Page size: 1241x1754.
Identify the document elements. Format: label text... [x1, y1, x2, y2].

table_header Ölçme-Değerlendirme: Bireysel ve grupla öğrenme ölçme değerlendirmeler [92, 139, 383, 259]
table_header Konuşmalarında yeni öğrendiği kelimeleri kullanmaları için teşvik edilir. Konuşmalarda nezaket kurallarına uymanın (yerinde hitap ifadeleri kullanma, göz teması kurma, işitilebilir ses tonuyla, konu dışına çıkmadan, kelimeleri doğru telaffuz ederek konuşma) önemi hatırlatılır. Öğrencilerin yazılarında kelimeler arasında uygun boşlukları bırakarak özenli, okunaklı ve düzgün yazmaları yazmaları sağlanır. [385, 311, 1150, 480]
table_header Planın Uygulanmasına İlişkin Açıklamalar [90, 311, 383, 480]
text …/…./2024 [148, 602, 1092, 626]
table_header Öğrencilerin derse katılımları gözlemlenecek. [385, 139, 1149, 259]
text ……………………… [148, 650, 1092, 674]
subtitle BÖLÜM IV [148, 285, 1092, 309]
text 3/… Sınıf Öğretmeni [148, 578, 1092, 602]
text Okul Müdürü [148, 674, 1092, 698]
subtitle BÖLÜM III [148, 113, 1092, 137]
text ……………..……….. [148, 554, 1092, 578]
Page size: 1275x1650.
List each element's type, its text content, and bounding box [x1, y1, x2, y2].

* Task to carry out: Where a line in the material above holds "Page", copy that line.

* Solution for this problem:
Page size: 1241x1754.
Page size: 1275x1650.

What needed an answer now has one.